Logstash config settings


#1

I have logstash 6.0 installed on a 4 CPU node with 32GB memory. I would like to improve the performance of my ingest to elasticsearch. At present i am ingesting a 8 GB file that contains 42 columns of text data. With the default logstash settings i was able to ingest 6 million records in one hour. How do i improve this ingest speed with changes to my configuration settings. Also noticed the ingest process to slowdown after 4 hours. It may be ingesting 3 million records per hour now. How do i improve ingest efficiencies and also account for this slowdown in ingest efficiency that is happening overtime. Thanks


(Christian Dahlqvist) #2

How have you identified that it is Logstash and not Elasticsearch that is the bottleneck? Are you letting Elasticsearch set document IDs or are you supplying them yourself when indexing?


#3

I am letting elasticsearch set document ID's. Based on the logstash node hardware specs, I feel that it is not being fully used to its potential. For this run the memory utilization was showing up as 2GB where as we have 32GB available. How do i decide to up the memory setting and what environment settings will have to be aligned for updates.


(Christian Dahlqvist) #4

Logstash performance is typically limited either by CPU of network performance. It is however only able to process data as fast as the systems receiving it can accept it.

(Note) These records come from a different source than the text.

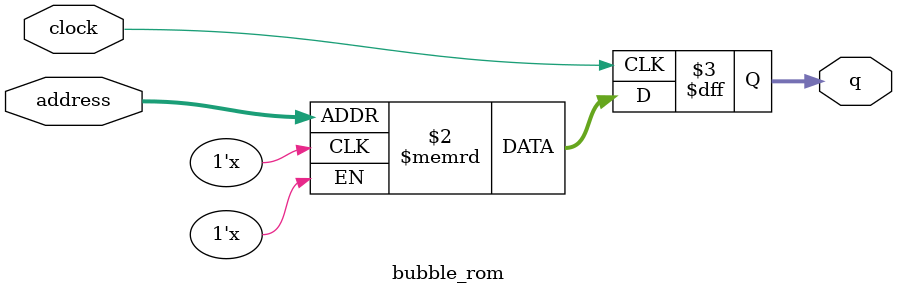
<source format=sv>
module bubble_rom (
	input logic clock,
	input logic [16:0] address,
	output logic [5:0] q
);

logic [5:0] memory [0:76799] /* synthesis ram_init_file = "./bubble/bubble.mif" */;

always_ff @ (posedge clock) begin
	q <= memory[address];
end

endmodule

</source>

Before starting to look at tuning Logstash, have you verified that your downstream system are able to handle higher throughput and are not the bottleneck here?


#5

No. How do i check on the downstream system.


(Christian Dahlqvist) #6

Where are you sending your data?


#7

I am sending the data to a 8 node elasticsearch cluster where each of the nodes has a 2CPU,32gbmemory specification. This was the only job running for ingestion to this cluster.


(Christian Dahlqvist) #8

What type of hardware and storage are the Elasticsearch nodes using? Look at CPU usage and disk I/O on your Elasticsearch nodes and verify that none of the Elasticsearch nodes are saturated or limiting performance.

Documents per second is a poor metric for judging performance as size and complexity of documents can affect the amount of work that need to be done quite a lot. What is the average size of your documents?

Another factor that can impact indexing performance is how many indices and shards you are actively indexing into. Can you provide some information about this?


(system) #9

This topic was automatically closed 28 days after the last reply. New replies are no longer allowed.